Putin e Hamas, Europa kamikaze

L'Europa si appresta a riconoscere uno Stato che non c'è come quello palestinese (depennando nel frattempo e per buona misura Hamas dalla lista delle organizzazioni terroristiche); la Russia vacilla col calo del prezzo del petrolio e più ancora per la stretta delle sanzioni europee ormai senza senso, visto che persino gli americani hanno assunto una posizione più morbida. Ultima notizia: Stati Uniti e Cuba fanno pace dopo decenni di guerra (...)

(...) ideologica, commerciale, psicologica: mancano poche ore allo scambio degli ambasciatori fra l'Avana e Washington chiudendo la guerra dei cinquant'anni. C'è un filo che leghi questi fatti? Secondo noi è la ripetizione di uno schema logoro: seguire in affanno le iniziative americane, arrivando però senza idee e fuori tempo, quando gli americani hanno già cambiato politica, adeguandosi sia alla storia che alle proprie convenienze. Prendiamo il caso del tracollo russo: l'Europa non ha saputo intervenire da protagonista durante la crisi in Ucraina e in mancanza di idee e di iniziative ha applicato sanzioni pesantissime per competere con l'attivismo americano. Bismarck diceva del neonato Stato italiano: «Ha grande stomaco, ma pochi denti». Si potrebbe dire la stessa cosa della politica estera europea: molta fame di conformismo senza identità per dare di sé un'immagine fintamente buonista. Prendiamo l'annunciato riconoscimento dello Stato palestinese che non ci può essere prima e senza un accordo fra israeliani e palestinesi. Che senso ha? Quello di un effetto speciale, l'effetto annuncio. Ma gli annunci vuoti non sono degli acceleratori delle soluzioni, ma freni a mano tirati.

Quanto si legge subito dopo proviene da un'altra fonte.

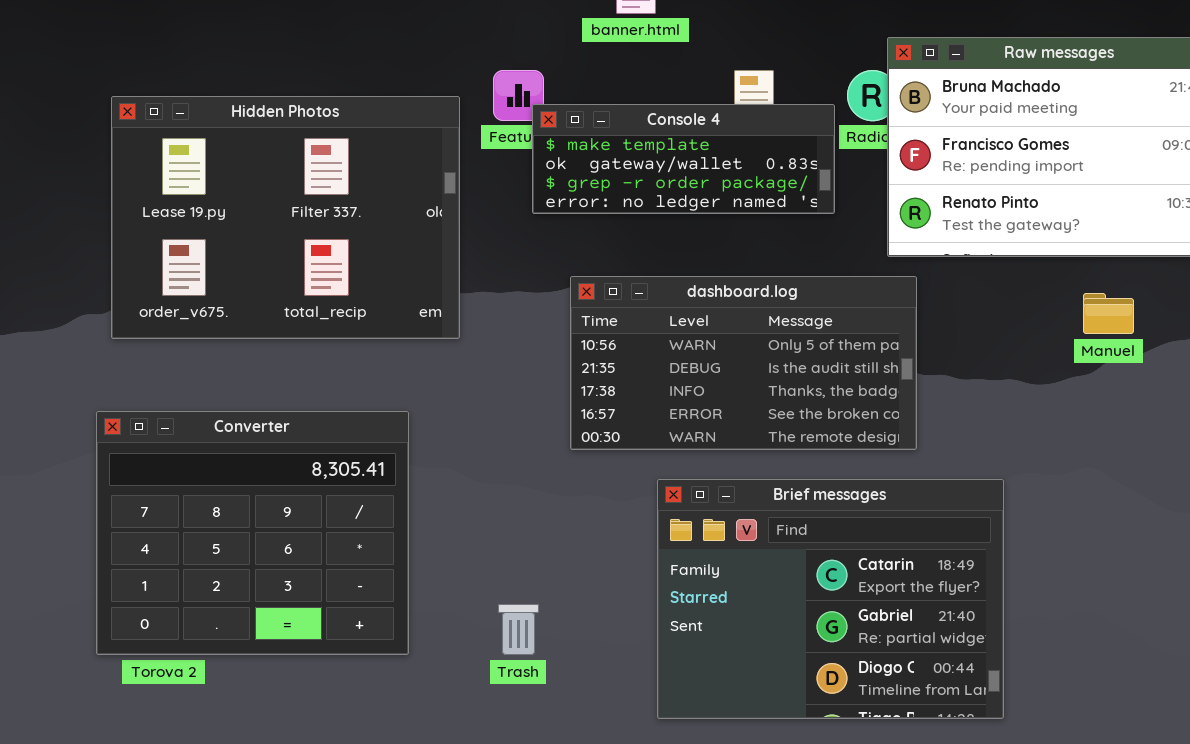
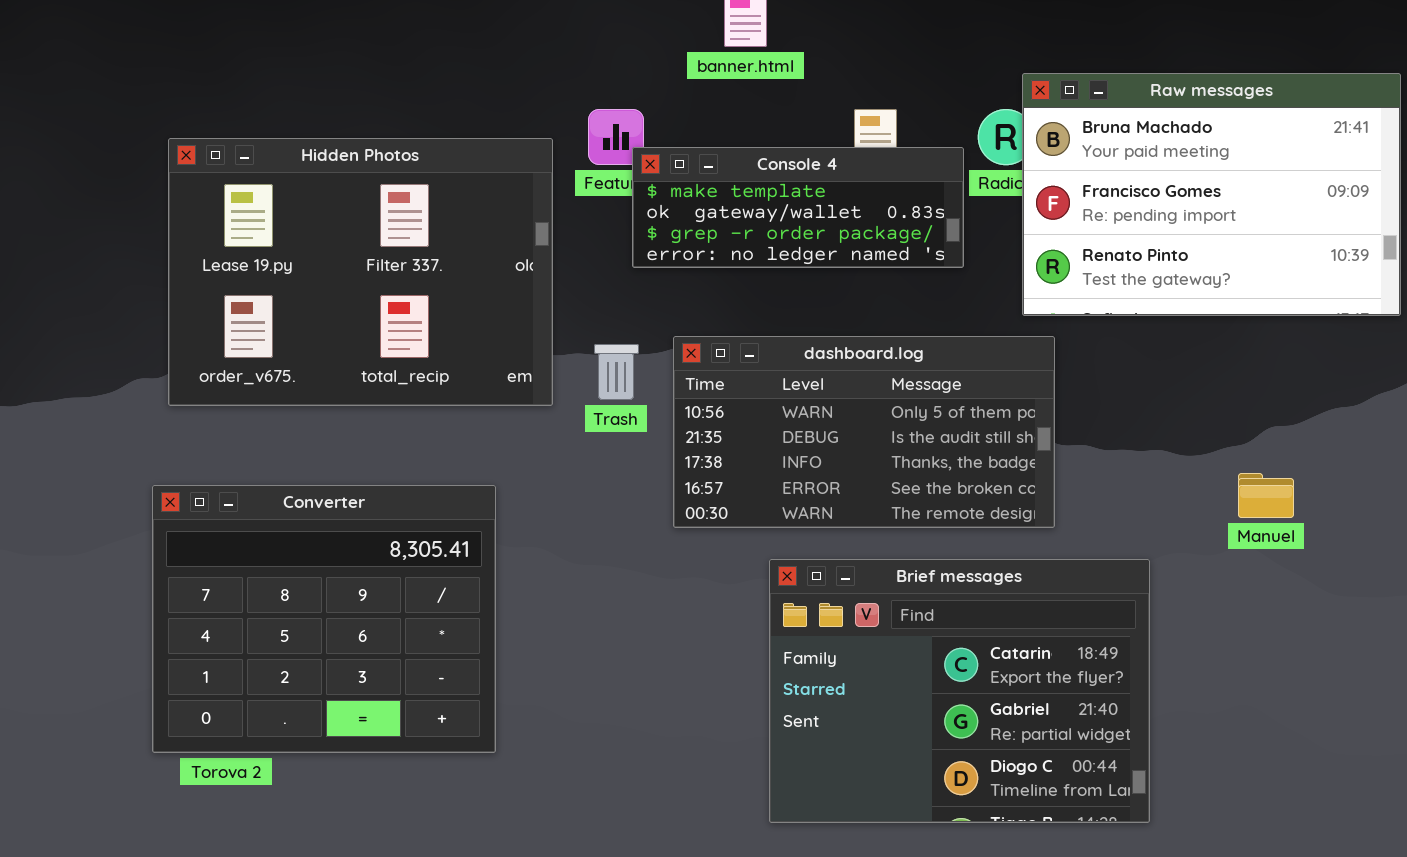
Manuel: [1083,293,1134,334] -> [1238,473,1294,518], moved
Trash: [498,604,539,655] -> [594,344,639,400], moved

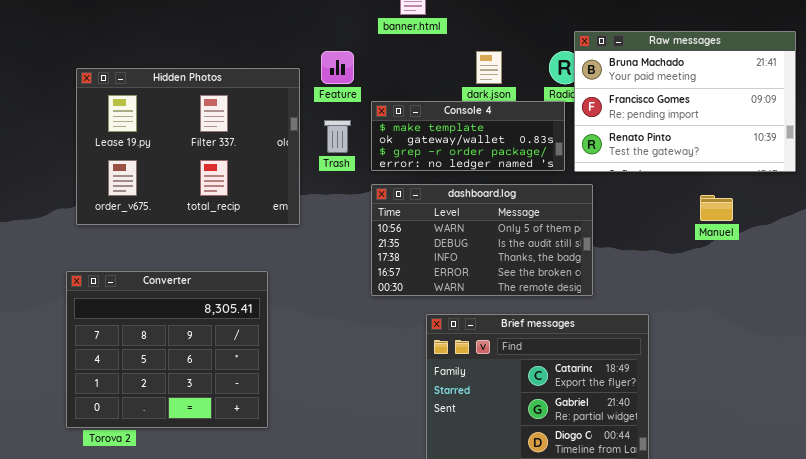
Console 4: [632,147,964,268] -> [371,101,565,171], moved
Trash: [594,344,639,400] -> [324,120,351,153], moved
Manuel: [1238,473,1294,518] -> [700,195,733,221], moved

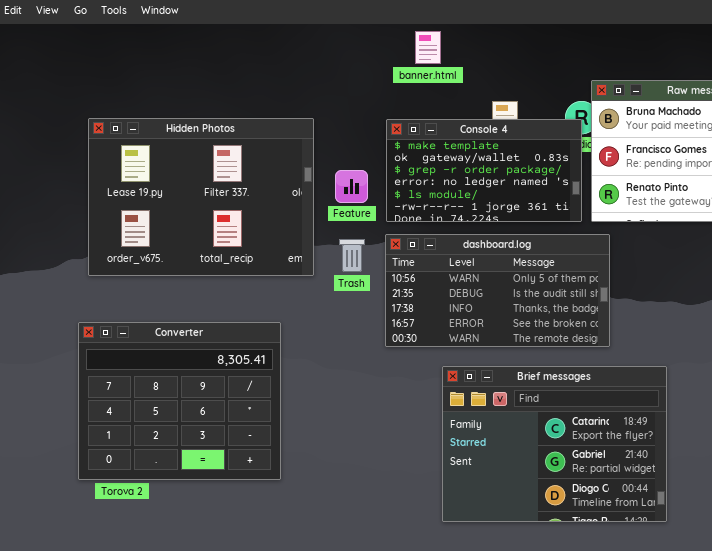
Feature: [321,51,354,84] -> [335,170,368,203], moved
Console 4: [371,101,565,171] -> [386,119,582,222], resized
Trash: [324,120,351,153] -> [339,239,365,272], moved

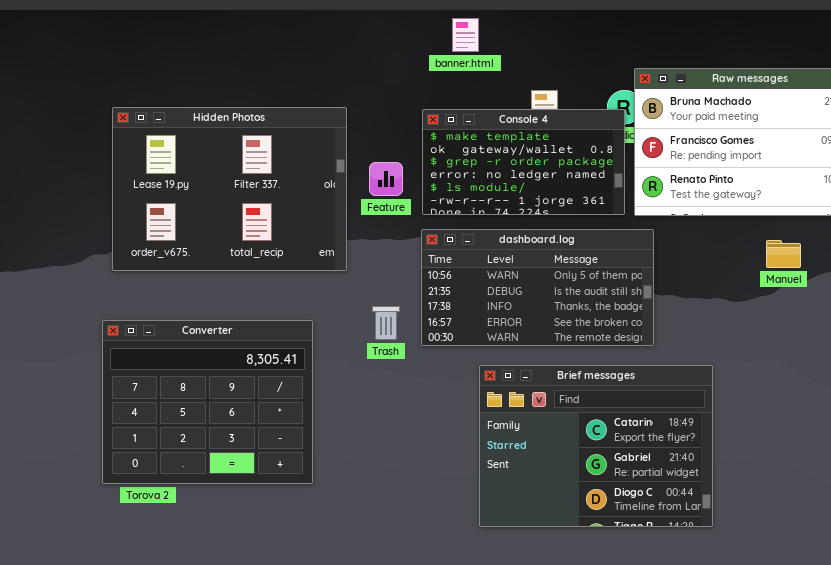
Trash: [339,239,365,272] -> [372,306,400,340], moved

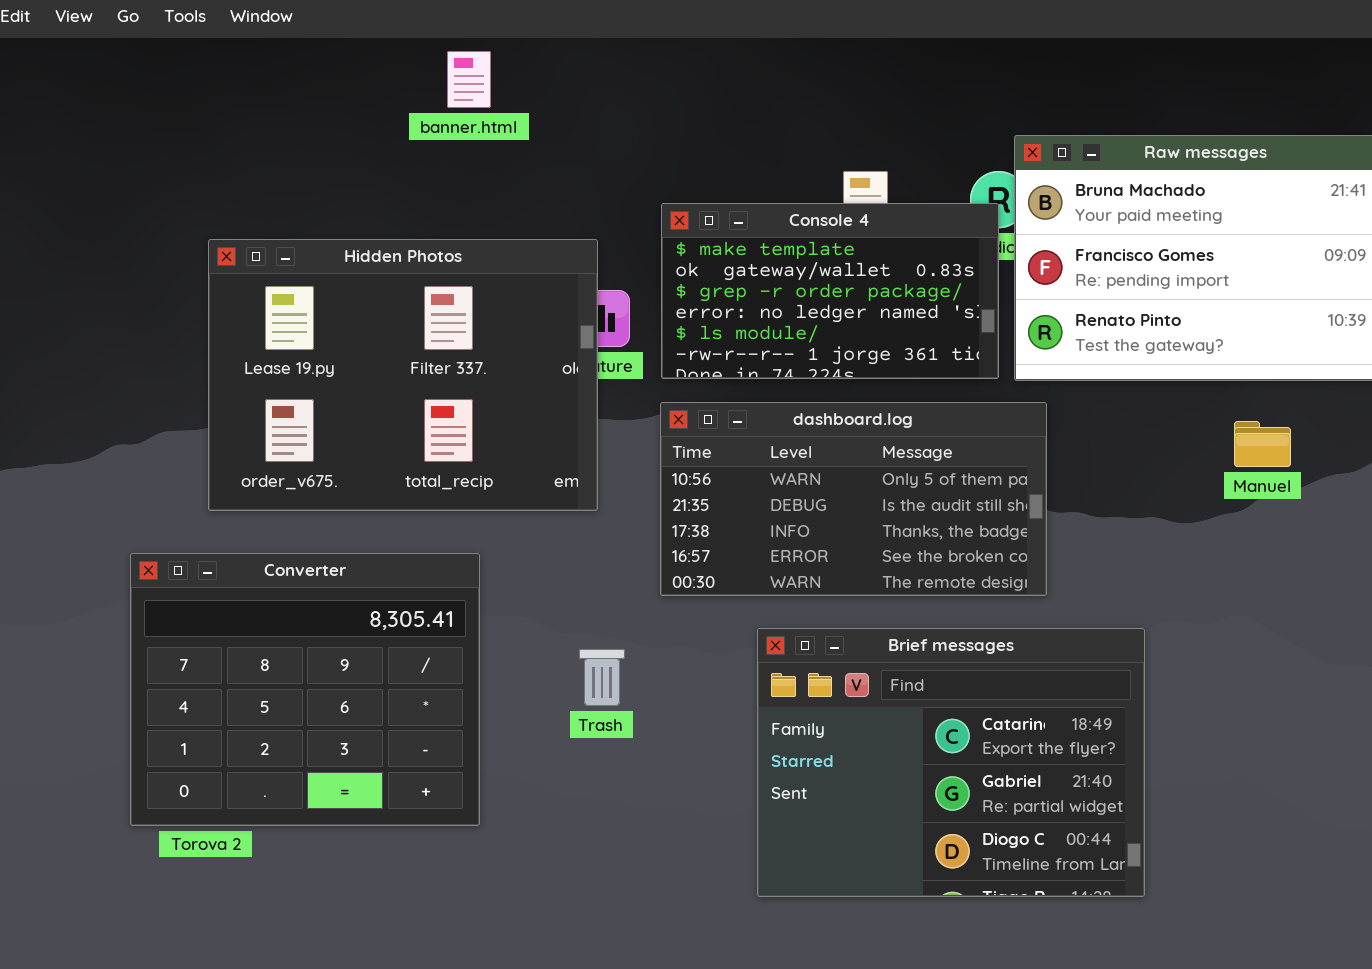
banner.html: [452,18,479,52] -> [447,51,491,108], moved
Hidden Photos: [112,107,347,271] -> [208,239,598,511], moved
Trash: [372,306,400,340] -> [579,649,625,706], moved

L'Europa rischia di fare altri danni costringendo Israele in ulteriore isolamento, sapendo che anche di quell'isolamento si nutre il nuovo antisemitismo in Europa. La patente di buona condotta concessa ad Hamas proprio mentre infuria il terrorismo islamico, poi, lascia sgomenti. L'abbiamo già visto: l'Europa è inerme (unica parziale eccezione il Regno Unito) di fronte al terrorismo cresciuto in casa e ora, depennando Hamas dalla lista nera si espone a rischi che non sa calcolare né gestire. Perché? Perché simulare una linea politica fatua e in perenne ritardo sulla storia, accomodante con i forti e sprezzante con chi subisce i soprusi e i danni economici. Il caso russo è esemplare: proprio in questi giorni il Segretario di Stato americano John Kerry rassicura i russi garantendo che la stagione delle sanzioni è finita, visto che la situazione ucraina si sta risolvendo con il contributo di tutti e l'Europa è ancora schierata su barricate immaginarie. Con realismo Washington chiude la sua guerra dei cinquant'anni con Cuba e l'Europa senza denti seguita a nutrirsi di apparenze, senza nemmeno adeguarsi ai mutamenti della politica degli Stati Uniti.

Così, alla fine pagano il conto le nostre imprese (quelle ancora in vita) strozzate da un embargo che non ha più senso, se mai ne ha avuto. A questo punto ci piacerebbe sapere se anche il governo italiano condivide queste follie autolesioniste. E se intende fare qualcosa per troncare la tendenza al suicidio della impotente vanità europea.